-- The problem --
Every line containing the string "tail" should be returned from the records.

*** Entries provided Section Begins ***

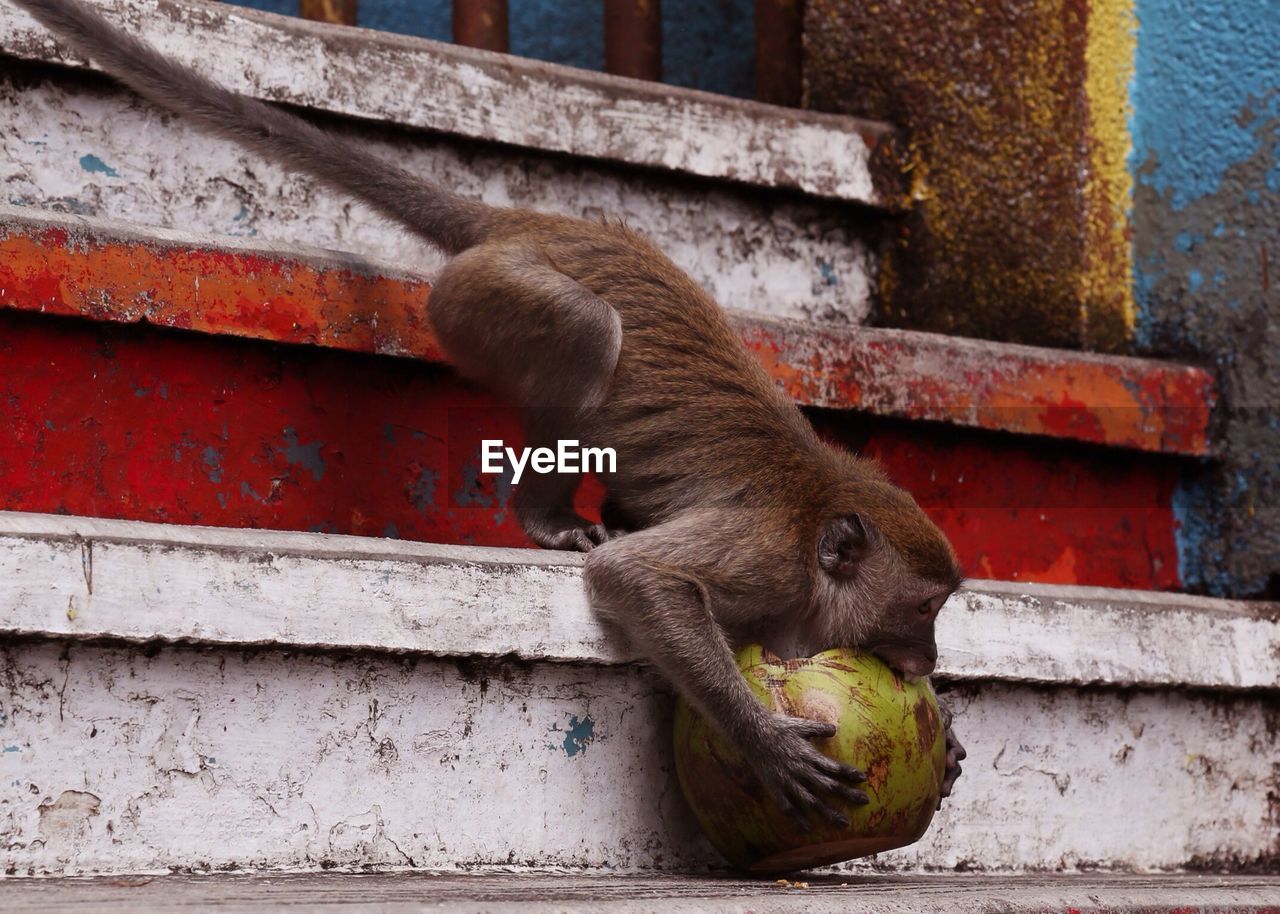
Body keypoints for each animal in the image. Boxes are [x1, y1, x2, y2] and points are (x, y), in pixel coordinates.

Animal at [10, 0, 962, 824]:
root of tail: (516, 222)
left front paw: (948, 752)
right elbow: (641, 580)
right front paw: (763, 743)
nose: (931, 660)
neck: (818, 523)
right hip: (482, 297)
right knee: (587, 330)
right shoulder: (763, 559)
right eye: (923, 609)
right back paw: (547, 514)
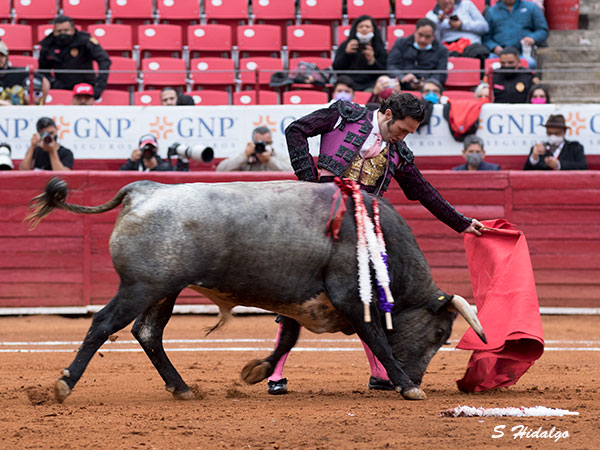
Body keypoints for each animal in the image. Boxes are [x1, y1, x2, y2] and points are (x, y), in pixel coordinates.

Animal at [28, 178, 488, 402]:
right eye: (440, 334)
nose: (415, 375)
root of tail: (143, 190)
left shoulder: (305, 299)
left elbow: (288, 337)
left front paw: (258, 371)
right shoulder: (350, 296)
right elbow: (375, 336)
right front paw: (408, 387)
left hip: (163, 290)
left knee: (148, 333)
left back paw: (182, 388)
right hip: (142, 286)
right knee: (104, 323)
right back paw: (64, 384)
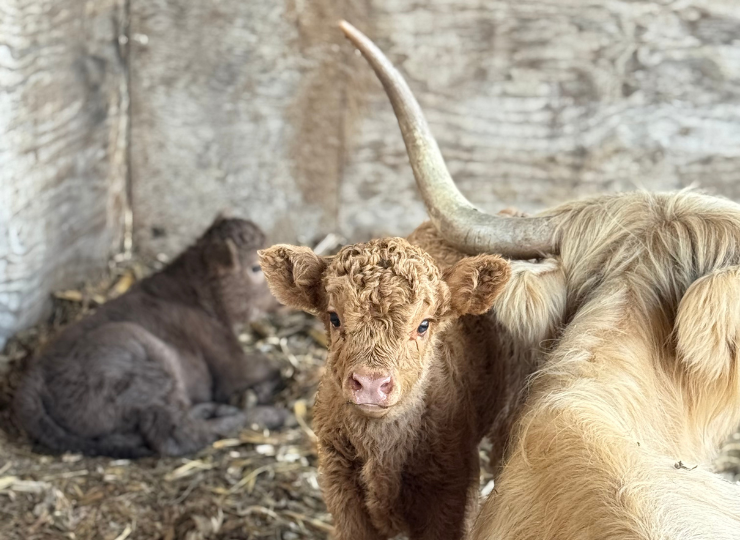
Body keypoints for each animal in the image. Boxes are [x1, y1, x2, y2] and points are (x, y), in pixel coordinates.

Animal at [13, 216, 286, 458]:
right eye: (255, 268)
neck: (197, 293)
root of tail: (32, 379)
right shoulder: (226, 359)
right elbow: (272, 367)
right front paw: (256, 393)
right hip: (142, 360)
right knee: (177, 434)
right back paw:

*** Entries provided Section Ends ***

-- Problem solution --
root of tail: (516, 222)
root of tail: (143, 190)
root of tail: (32, 379)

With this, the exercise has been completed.